John, standing near them, saw the check was for $5,000.
"I cannot accept this for myself, sir," Gibson said. "I am a police commissioner of the city of Los Angeles and if you will permit me to make such disposition of it I will turn it over to some well deserving charity."
"It's yours—do what you want with it," the fat man said. As he walked away John thought that he was fully pleased with himself for having given Gibson the check, that he had paid the man who had saved his life in dollars and cents and what more could he do?
"Somebody give me a cigarette," he heard a voice plead and, turning, he found himself face to face with Brennan.
"Quick, someone, that man has a weapon!" a woman shrieked.
John saw Brennan's automatic protruding from his coat pocket.

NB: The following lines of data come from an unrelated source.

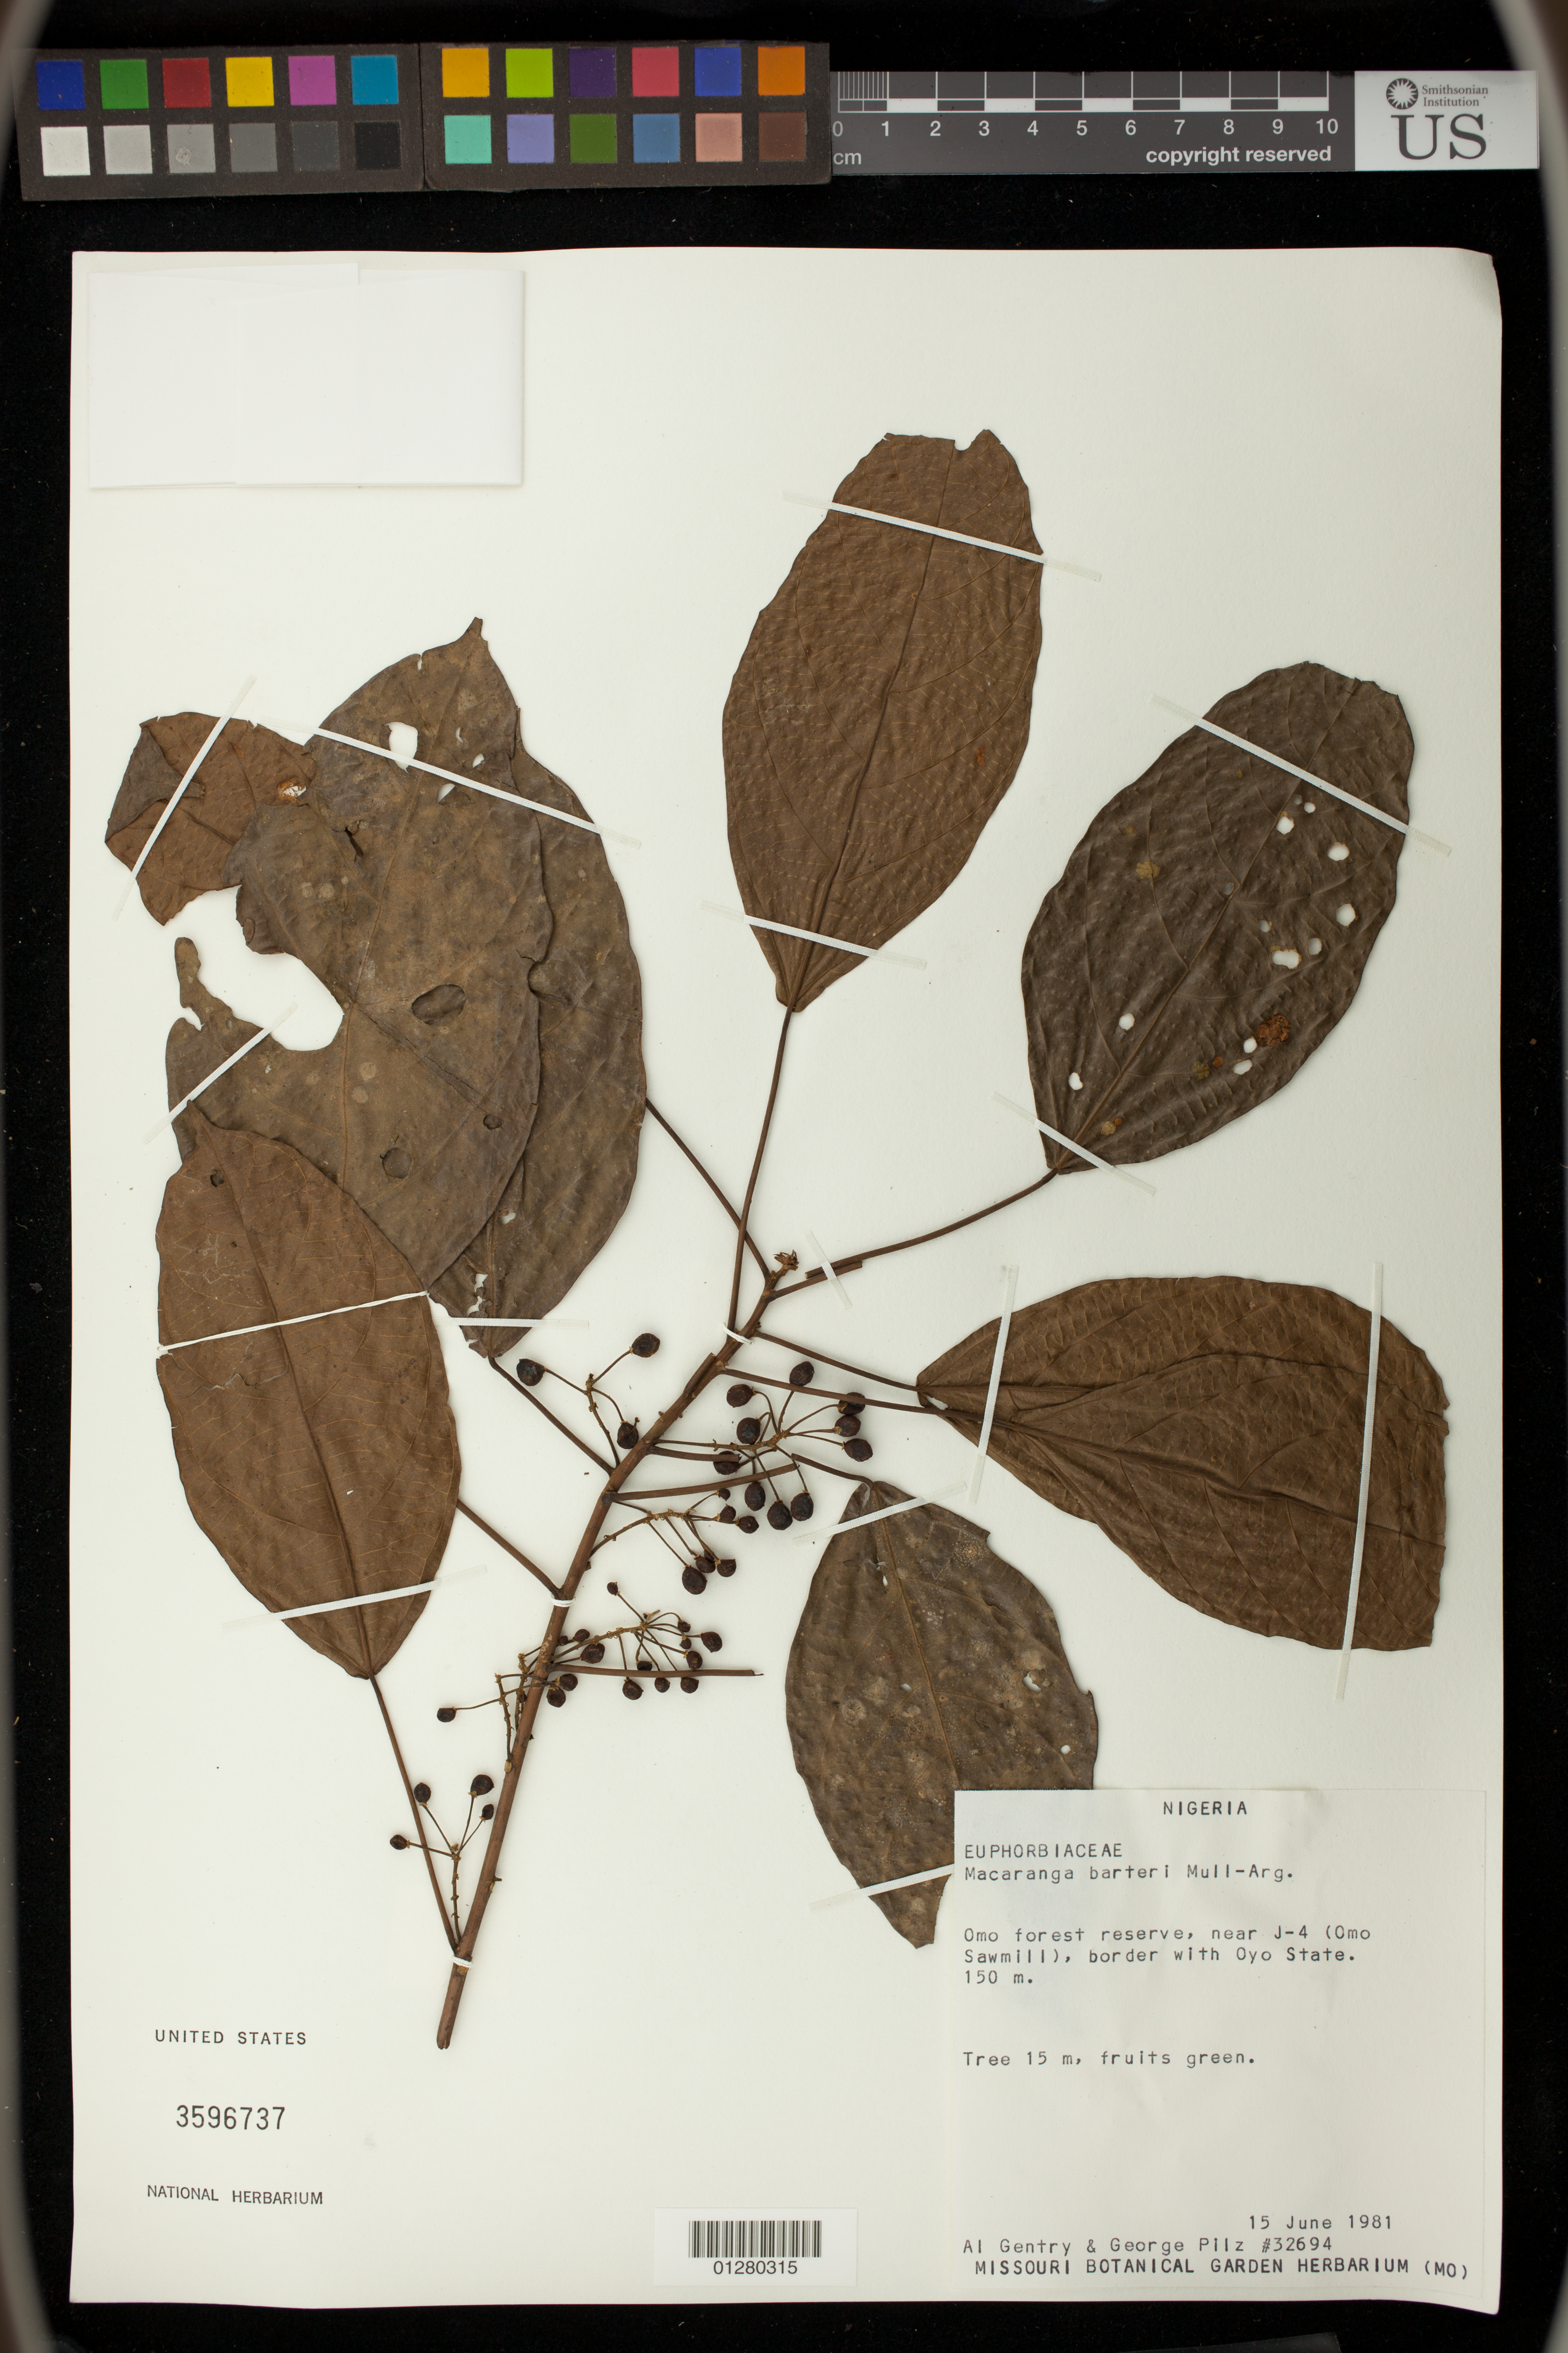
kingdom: Plantae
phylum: Tracheophyta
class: Magnoliopsida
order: Malpighiales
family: Euphorbiaceae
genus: Macaranga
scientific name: Macaranga barteri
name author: Müll. Arg.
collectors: A. H. Gentry & G. E. Pilz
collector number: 32694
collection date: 1981-06-15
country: Nigeria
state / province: Ogun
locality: Omo forest reserve, near J-4 (Omo Sawmill), border with Oyo State.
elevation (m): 150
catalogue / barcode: US 3596737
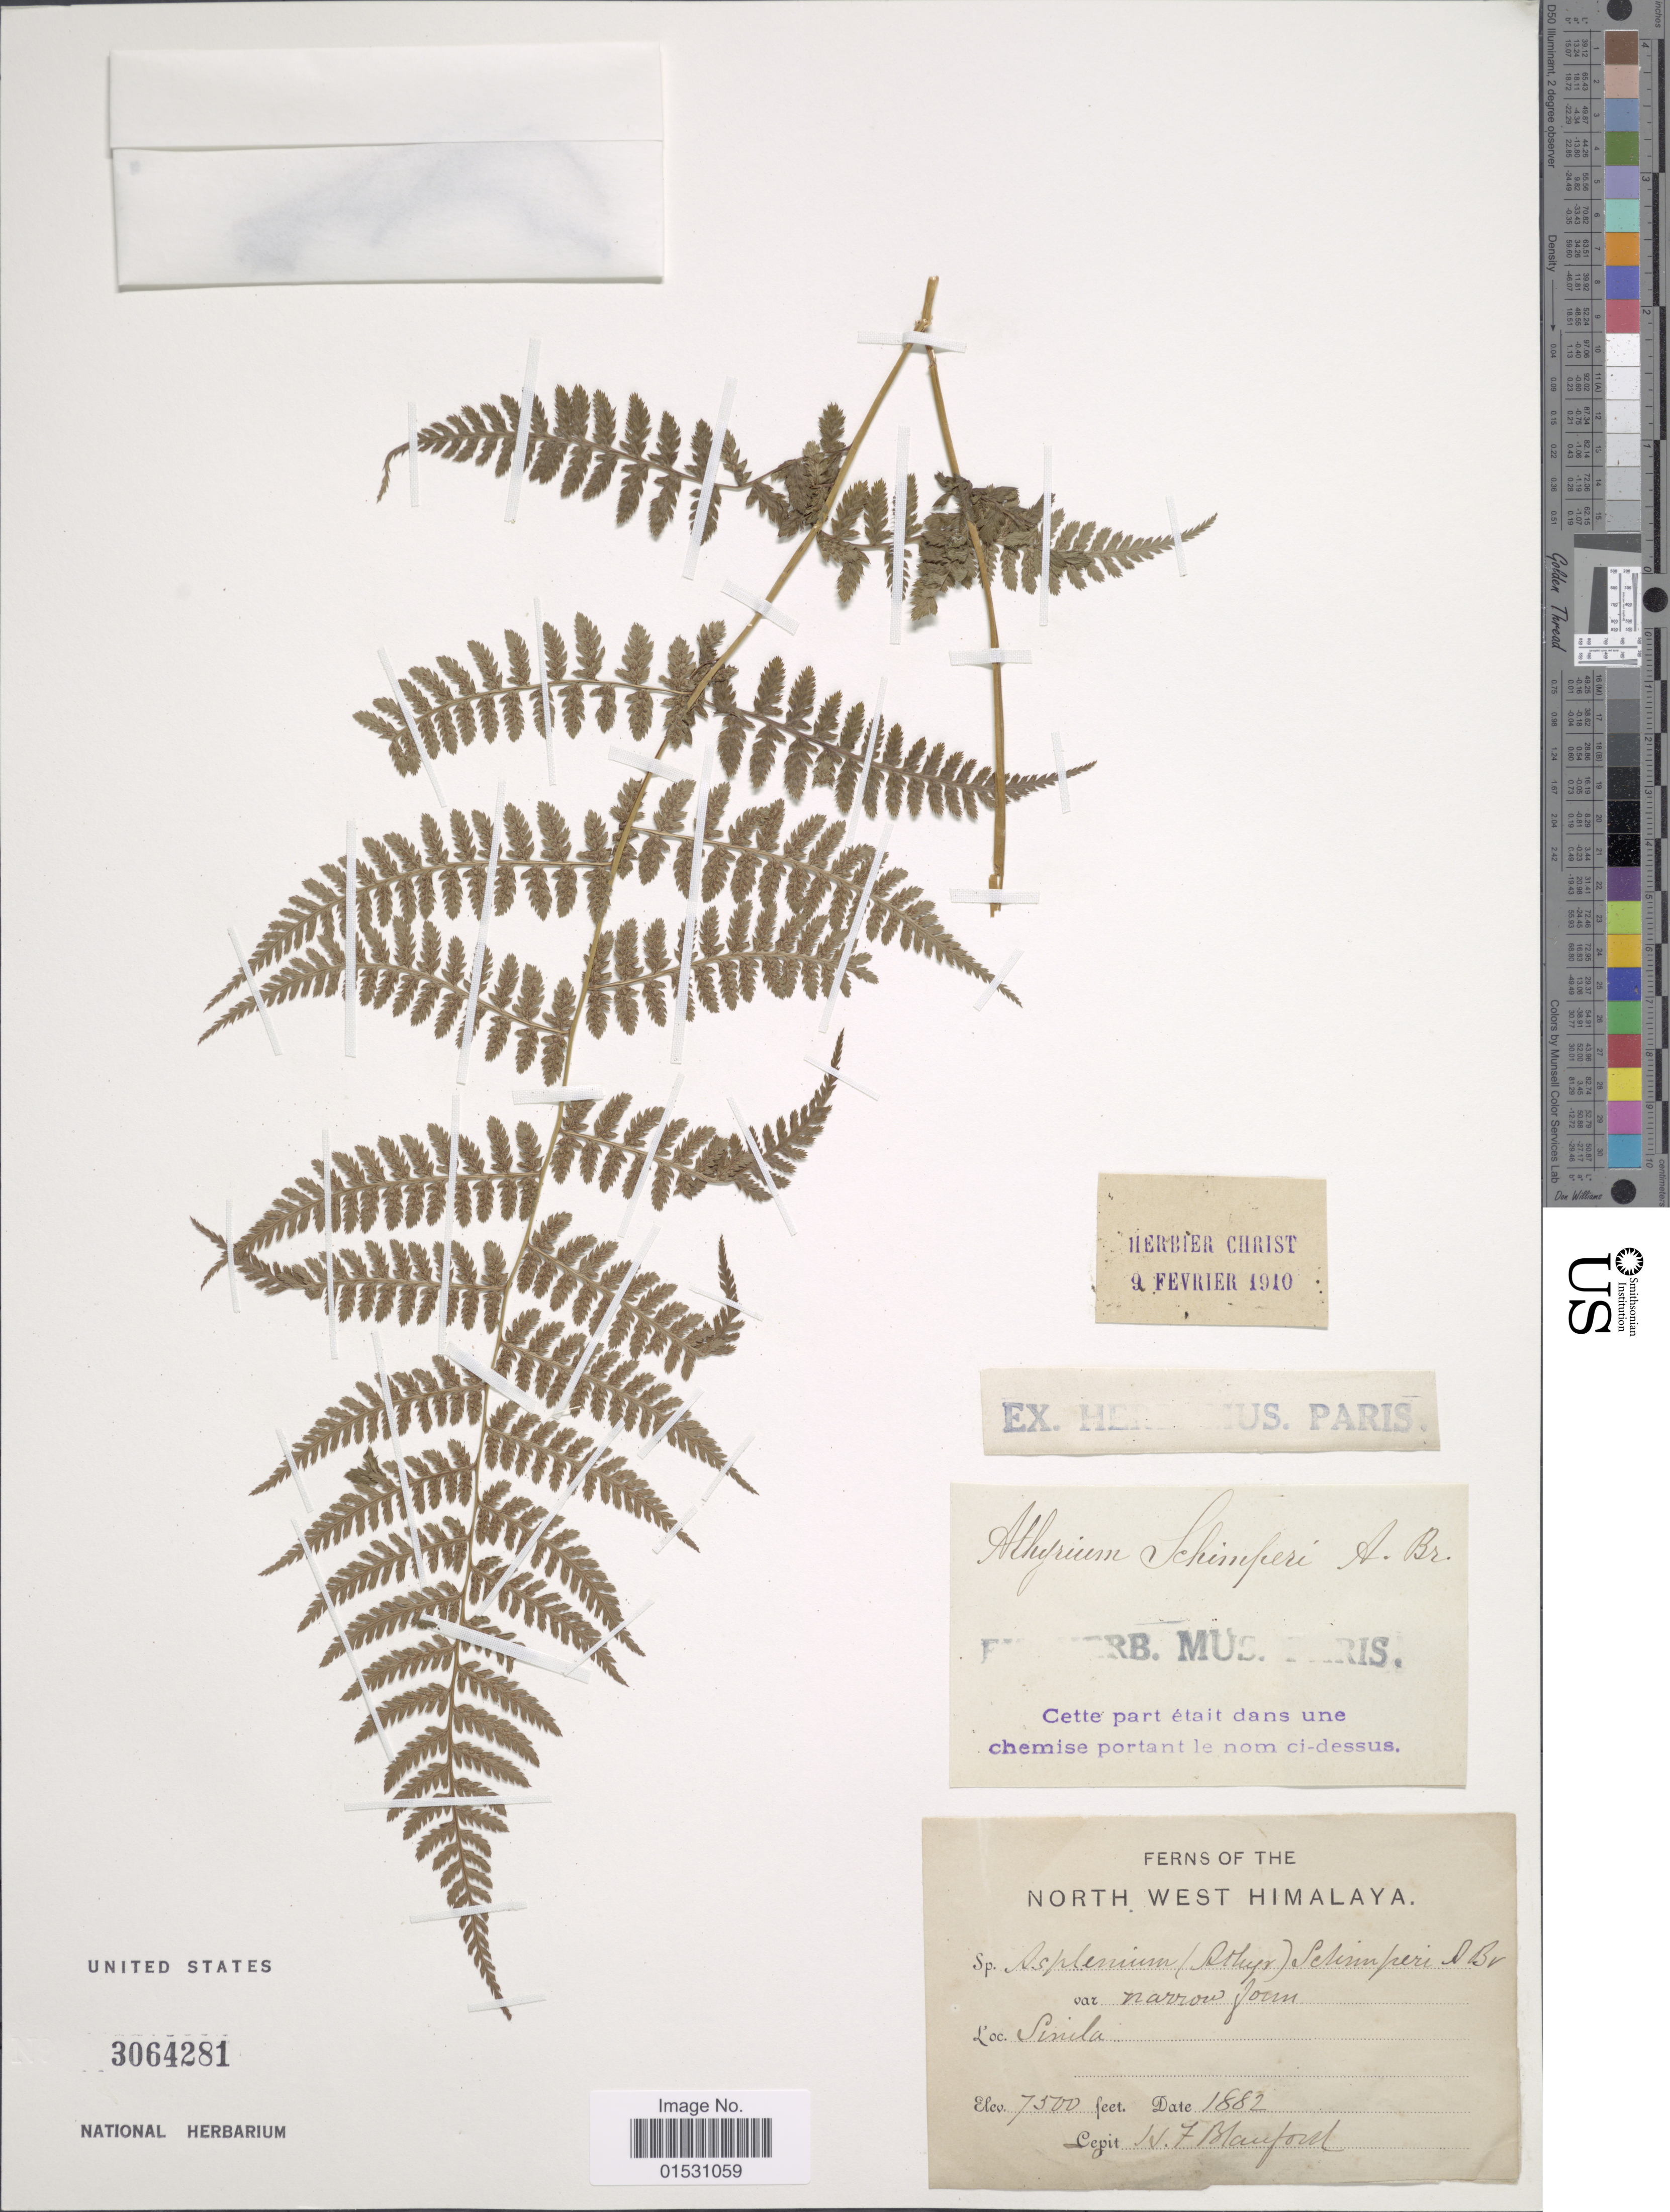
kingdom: Plantae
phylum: Tracheophyta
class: Polypodiopsida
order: Polypodiales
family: Athyriaceae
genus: Athyrium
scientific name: Athyrium schimperi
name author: Mougeot ex Fée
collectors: H. Blanford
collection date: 1882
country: India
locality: North West Himalaya. Simla.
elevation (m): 2286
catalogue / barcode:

Brennan, who was talking to Gibson, did not notice him take the pistol from him.
"How did it happen, Mr. Commissioner?" Brennan asked.
"Come along, I'll tell you as we ride back to the city," promised Gibson, who shook the hands thrust out in the path that was opened for him as he walked through the crowd toward the road and the waiting automobiles.
Returning to the city, Gibson told his story. "Red Mike," he said, did not become suspicious until a second or so before the engineer applied the brakes to the train and then his suspicion seemed born of instinct. At the first sound of the screeching brakes, he said "Red Mike" shot at him and he fired back.
"I was lucky—my first shot got him," Gibson said. "He went down, but he continued firing. He was shooting wild and I wasn't half as afraid of his shots as those my men were raining down from the sides of the hill.